**TASK DESCRIPTION**
Reproduce verbatim the lines running from the start of the records through the line containing "<summary>Возмо", inclusive of both ends.
═══
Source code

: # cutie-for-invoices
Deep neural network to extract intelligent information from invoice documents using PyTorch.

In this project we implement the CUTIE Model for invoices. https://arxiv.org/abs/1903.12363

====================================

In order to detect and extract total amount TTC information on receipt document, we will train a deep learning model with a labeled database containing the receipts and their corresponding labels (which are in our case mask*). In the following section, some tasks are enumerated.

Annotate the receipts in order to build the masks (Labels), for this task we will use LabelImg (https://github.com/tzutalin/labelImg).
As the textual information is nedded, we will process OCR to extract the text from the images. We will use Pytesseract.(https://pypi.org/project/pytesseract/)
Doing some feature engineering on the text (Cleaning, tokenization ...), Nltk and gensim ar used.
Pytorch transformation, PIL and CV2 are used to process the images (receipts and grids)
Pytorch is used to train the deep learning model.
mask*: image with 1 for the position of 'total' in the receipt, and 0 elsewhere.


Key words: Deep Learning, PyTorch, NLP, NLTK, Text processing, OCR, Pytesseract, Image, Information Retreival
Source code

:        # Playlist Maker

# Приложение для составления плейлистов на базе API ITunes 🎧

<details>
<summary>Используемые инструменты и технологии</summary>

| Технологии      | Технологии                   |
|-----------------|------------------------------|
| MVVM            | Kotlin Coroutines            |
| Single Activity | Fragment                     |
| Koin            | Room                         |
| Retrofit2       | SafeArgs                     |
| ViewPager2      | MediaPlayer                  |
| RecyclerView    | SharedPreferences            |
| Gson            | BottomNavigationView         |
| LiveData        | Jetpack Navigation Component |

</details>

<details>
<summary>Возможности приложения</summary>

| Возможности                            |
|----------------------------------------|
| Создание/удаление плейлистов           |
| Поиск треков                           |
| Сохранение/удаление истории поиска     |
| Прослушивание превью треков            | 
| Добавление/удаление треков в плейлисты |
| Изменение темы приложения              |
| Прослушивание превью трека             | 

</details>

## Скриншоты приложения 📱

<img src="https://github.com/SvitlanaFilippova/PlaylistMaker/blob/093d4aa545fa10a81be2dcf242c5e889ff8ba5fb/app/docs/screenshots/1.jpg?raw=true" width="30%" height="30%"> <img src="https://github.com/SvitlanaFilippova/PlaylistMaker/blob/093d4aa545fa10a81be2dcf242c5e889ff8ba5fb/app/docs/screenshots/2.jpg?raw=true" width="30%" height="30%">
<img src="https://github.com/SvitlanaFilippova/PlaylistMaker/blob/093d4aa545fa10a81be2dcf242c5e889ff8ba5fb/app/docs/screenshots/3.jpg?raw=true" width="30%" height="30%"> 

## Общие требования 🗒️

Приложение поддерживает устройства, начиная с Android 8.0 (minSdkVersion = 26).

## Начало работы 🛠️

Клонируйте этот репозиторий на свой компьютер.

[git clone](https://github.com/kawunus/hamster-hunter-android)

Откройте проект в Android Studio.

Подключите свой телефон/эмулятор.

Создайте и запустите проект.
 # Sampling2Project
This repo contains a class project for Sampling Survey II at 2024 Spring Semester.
═══
**RESULT**
Source code

: # cutie-for-invoices
Deep neural network to extract intelligent information from invoice documents using PyTorch.

In this project we implement the CUTIE Model for invoices. https://arxiv.org/abs/1903.12363

====================================

In order to detect and extract total amount TTC information on receipt document, we will train a deep learning model with a labeled database containing the receipts and their corresponding labels (which are in our case mask*). In the following section, some tasks are enumerated.

Annotate the receipts in order to build the masks (Labels), for this task we will use LabelImg (https://github.com/tzutalin/labelImg).
As the textual information is nedded, we will process OCR to extract the text from the images. We will use Pytesseract.(https://pypi.org/project/pytesseract/)
Doing some feature engineering on the text (Cleaning, tokenization ...), Nltk and gensim ar used.
Pytorch transformation, PIL and CV2 are used to process the images (receipts and grids)
Pytorch is used to train the deep learning model.
mask*: image with 1 for the position of 'total' in the receipt, and 0 elsewhere.


Key words: Deep Learning, PyTorch, NLP, NLTK, Text processing, OCR, Pytesseract, Image, Information Retreival
Source code

:        # Playlist Maker

# Приложение для составления плейлистов на базе API ITunes 🎧

<details>
<summary>Используемые инструменты и технологии</summary>

| Технологии      | Технологии                   |
|-----------------|------------------------------|
| MVVM            | Kotlin Coroutines            |
| Single Activity | Fragment                     |
| Koin            | Room                         |
| Retrofit2       | SafeArgs                     |
| ViewPager2      | MediaPlayer                  |
| RecyclerView    | SharedPreferences            |
| Gson            | BottomNavigationView         |
| LiveData        | Jetpack Navigation Component |

</details>

<details>
<summary>Возможности приложения</summary>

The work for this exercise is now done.